Accumulating evidence from sperm sRNA deep sequencing indicates that housekeeping tRNA and rRNA serve as major resources of sperm sRNA. Here, we reanalyzed multiple human sperm sRNA sequencing datasets from different studies and found 28s5-rtsRNA was among the top abundant sRNAs. While tRNA-derived sRNA accounts for about 40% of total small RNA reads when small RNA fraction size comes to 40nt (Figure 3). The function of sperm 28s5-rtsRNA need to be further investigated. As we showed, 28s5-rtsRNA overexpression could decrease multiple ribosomal protein mRNAs. Thus we hypothesize the abundant sperm 28s5-rtsRNA might help to devoid of ribosome and strip down cytoplasm during spermatogenesis.

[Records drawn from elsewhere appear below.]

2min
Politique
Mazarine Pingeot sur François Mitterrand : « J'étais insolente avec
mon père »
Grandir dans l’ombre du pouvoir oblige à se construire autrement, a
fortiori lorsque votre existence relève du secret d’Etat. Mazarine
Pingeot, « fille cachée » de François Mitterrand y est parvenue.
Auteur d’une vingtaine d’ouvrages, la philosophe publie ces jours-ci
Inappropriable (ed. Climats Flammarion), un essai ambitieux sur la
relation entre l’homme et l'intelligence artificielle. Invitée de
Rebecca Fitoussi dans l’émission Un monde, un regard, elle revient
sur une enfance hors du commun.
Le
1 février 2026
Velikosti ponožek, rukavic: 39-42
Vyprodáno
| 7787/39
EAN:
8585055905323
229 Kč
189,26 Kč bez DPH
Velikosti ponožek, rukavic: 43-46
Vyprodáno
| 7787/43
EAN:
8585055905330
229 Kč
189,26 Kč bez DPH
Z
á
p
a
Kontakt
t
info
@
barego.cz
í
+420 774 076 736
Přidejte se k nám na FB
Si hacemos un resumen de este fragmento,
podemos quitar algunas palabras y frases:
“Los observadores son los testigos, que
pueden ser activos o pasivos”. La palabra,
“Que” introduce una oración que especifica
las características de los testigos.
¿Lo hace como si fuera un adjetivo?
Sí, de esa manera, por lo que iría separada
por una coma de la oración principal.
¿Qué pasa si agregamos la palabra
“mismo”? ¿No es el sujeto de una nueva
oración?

Several research has showed that sRNAs could bind to ribosomal protein mRNAs. Kim et al found that a specific tRNA-derived sRNA, LeuCAG3’tsRNA, could bind at two ribosomal protein mRNAs (RPS15 and RPS28) to enhance their translation (33). Ørom et al employed an affinity-based procedure to obtain the potential targets of miR-10a and found over half of 100 most enriched genes involved in protein biosynthesis and in particular ribosomal proteins (34).

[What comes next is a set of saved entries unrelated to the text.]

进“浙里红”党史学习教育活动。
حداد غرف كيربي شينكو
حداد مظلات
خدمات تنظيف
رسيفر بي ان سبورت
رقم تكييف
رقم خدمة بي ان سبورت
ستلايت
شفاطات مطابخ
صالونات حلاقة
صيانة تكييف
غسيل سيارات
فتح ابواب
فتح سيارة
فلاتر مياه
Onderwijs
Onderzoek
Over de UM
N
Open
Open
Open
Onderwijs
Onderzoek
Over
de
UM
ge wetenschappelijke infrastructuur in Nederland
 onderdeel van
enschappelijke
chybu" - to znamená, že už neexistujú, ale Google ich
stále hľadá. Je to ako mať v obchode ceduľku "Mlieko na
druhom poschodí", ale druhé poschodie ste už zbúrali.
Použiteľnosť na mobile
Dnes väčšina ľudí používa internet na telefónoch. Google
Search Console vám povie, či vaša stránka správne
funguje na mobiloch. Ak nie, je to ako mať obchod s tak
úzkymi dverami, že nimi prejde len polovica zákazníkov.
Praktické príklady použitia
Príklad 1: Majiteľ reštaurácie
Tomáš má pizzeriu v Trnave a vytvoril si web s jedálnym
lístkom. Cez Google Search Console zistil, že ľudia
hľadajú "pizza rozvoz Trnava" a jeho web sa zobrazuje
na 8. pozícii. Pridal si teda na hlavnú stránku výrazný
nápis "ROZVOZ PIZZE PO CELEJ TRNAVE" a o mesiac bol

They showed miR-10a could interact with the 5’ untranslated region (5’UTR) of ribosomal protein mRNAs to enhance their translation. Here by RNA-sequencing method, we demonstrate that 28s5-rtsRNA overexpression could significantly decrease multiple ribosomal protein mRNA levels. These results were further validated by realtime-qPCR analysis (Figure 6). However in our RNA-sequencing results, the fold changes of most significant ribosomal protein mRNAs are not less than 0.5 (28s5-rtsRNA overexpression / Negative Control), which is a regular cutoff value of fold change. This maybe because that the ribosomal protein mRNA levels are associated with mass of total RNA. The fold change will be narrowed during RNA-sequencing library construction (equal RNA amount loading) and sequencing data processing process.

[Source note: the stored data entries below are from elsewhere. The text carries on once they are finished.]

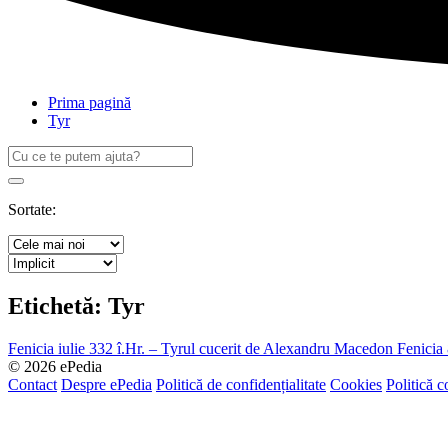
Prima pagină
Tyr
Caută
după:
Search
Sortate:
Etichetă:
Tyr
Fenicia iulie 332 î.Hr. – Tyrul cucerit de Alexandru Macedon
Fenicia 
© 2026 ePedia
Contact
Despre ePedia
Politică de confidențialitate
Cookies
Politică c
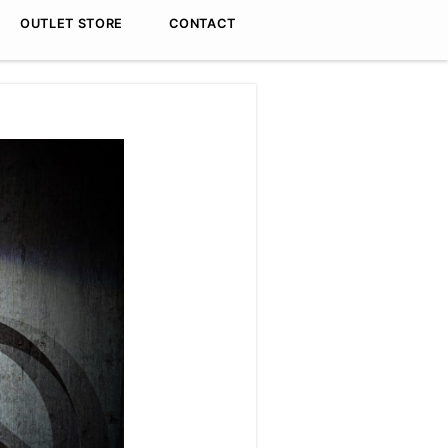
OUTLET STORE
CONTACT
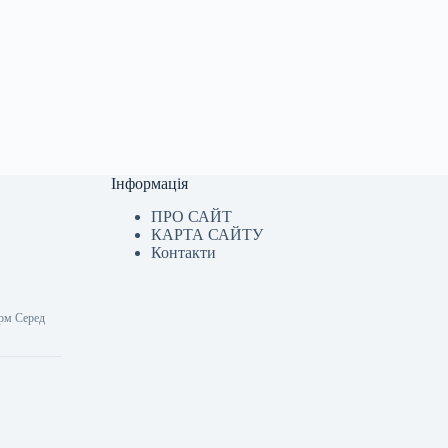
Інформація
ПРО САЙТ
КАРТА САЙТУ
Контакти
орм Серед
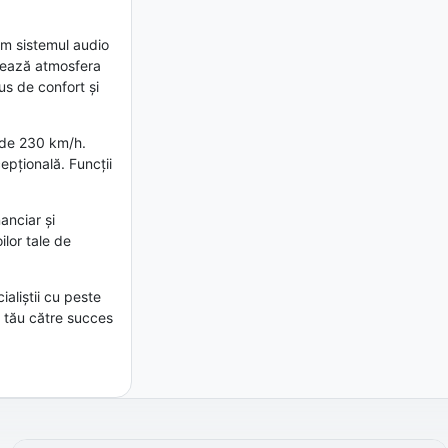
um sistemul audio
etează atmosfera
us de confort și
ă de 230 km/h.
pțională. Funcții
anciar și
ilor tale de
aliștii cu peste
l tău către succes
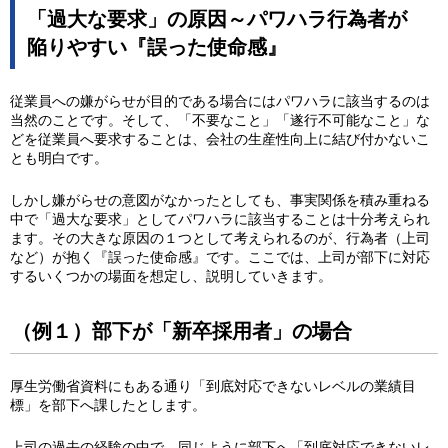
「過大な要求」の原因～パワハラ行為者が
陥りやすい『誤った使命感』
従業員への嫌がらせが目的である場合にはパワハラに該当するのは
当然のことです。そして、「不要なこと」「遂行不可能なこと」な
どを従業員へ要求することは、会社の生産性向上に結び付かないこ
とも明白です。
しかし嫌がらせの意図がなかったとしても、事実関係を積み重ねる
中で「過大な要求」としてパワハラに該当することは十分考えられ
ます。その大きな原因の１つとして考えられるのが、行為者（上司
など）が抱く『誤った使命感』です。ここでは、上司が部下に対応
するいくつかの場面を想定し、説明していきます。
（例１）部下が「新卒採用者」の場合
厚生労働省資料にもある通り「到底対応できないレベルの業績目
標」を部下へ課したとします。
上司の過去の経験の中で、同じように部下へ「到底対応できないレ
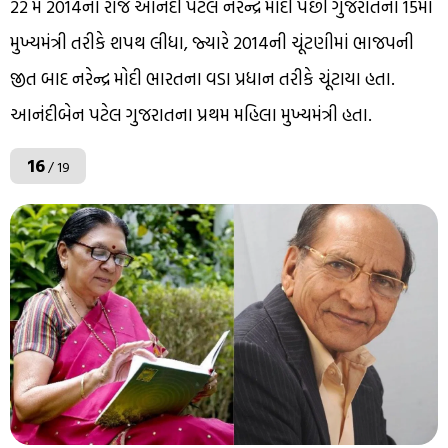
22 મે 2014ના રોજ આનંદી પટેલે નરેન્દ્ર મોદી પછી ગુજરાતના 15મા
મુખ્યમંત્રી તરીકે શપથ લીધા, જ્યારે 2014ની ચૂંટણીમાં ભાજપની
જીત બાદ નરેન્દ્ર મોદી ભારતના વડા પ્રધાન તરીકે ચૂંટાયા હતા.
આનંદીબેન પટેલ ગુજરાતના પ્રથમ મહિલા મુખ્યમંત્રી હતા.
16
/ 19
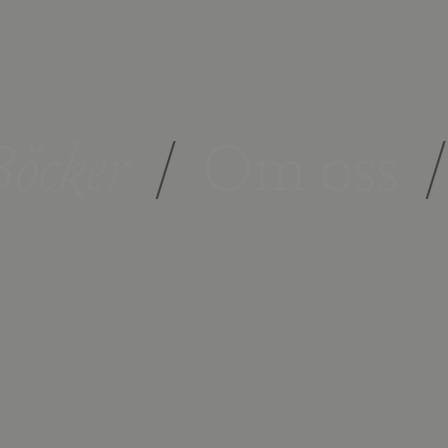
öcker
/
Om oss
/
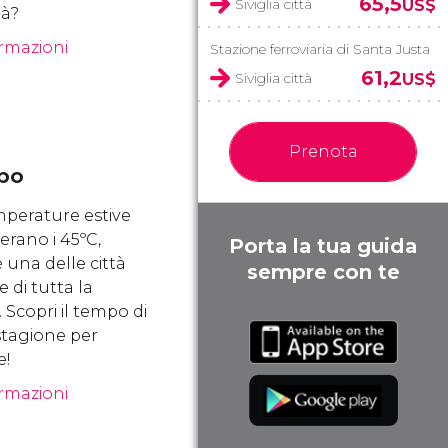
65,5
Siviglia città
US$
tà?
ormazioni
Stazione ferroviaria di Santa Justa
61,2
Siviglia città
US$
Prenota
mpo
perature estive
erano i 45ºC,
Porta la tua guida
 è una delle città
sempre con te
e di tutta la
Scopri il tempo di
 stagione per
e!
ormazioni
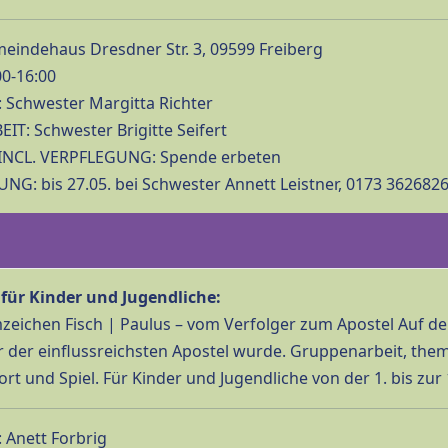
eindehaus Dresdner Str. 3, 09599 Freiberg
00-16:00
 Schwester Margitta Richter
IT: Schwester Brigitte Seifert
INCL. VERPFLEGUNG: Spende erbeten
G: bis 27.05. bei Schwester Annett Leistner, 0173 362682
 für Kinder und Jugendliche:
zeichen Fisch | Paulus – vom Verfolger zum Apostel Auf de
r der einflussreichsten Apostel wurde. Gruppenarbeit, th
rt und Spiel. Für Kinder und Jugendliche von der 1. bis zur 
 Anett Forbrig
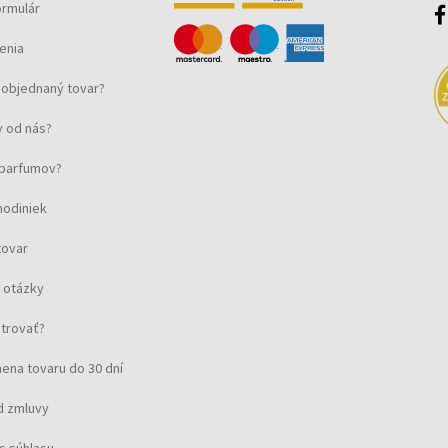
ormulár
enia
objednaný tovar?
 od nás?
u parfumov?
hodiniek
tovar
 otázky
strovať?
ena tovaru do 30 dní
d zmluvy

In summary, we focus on a novel abundant rRNA-derived small RNA named 28s5-rtsRNA, which is independent of miRNA biogenesis pathway and not associated with Argonaut proteins. Overexpression of 28s5-rtsRNA could decrease multiple ribosomal protein mRNA levels. Our research emphasize 28s5-rtsRNA may act as a negative regulator of ribosomal protein mRNA, thereby mediating the coordinate expression of ribosomal proteins.
Competing Interests
The author has declared that no competing interest exists.
Acknowledgements
This work was supported by the National Natural Science Foundation of China [31870860, 31400673 to S.L.]; the Tianjin Research Program of Application Foundation and Advanced Technology [14JCQNJC09800 to S.L.].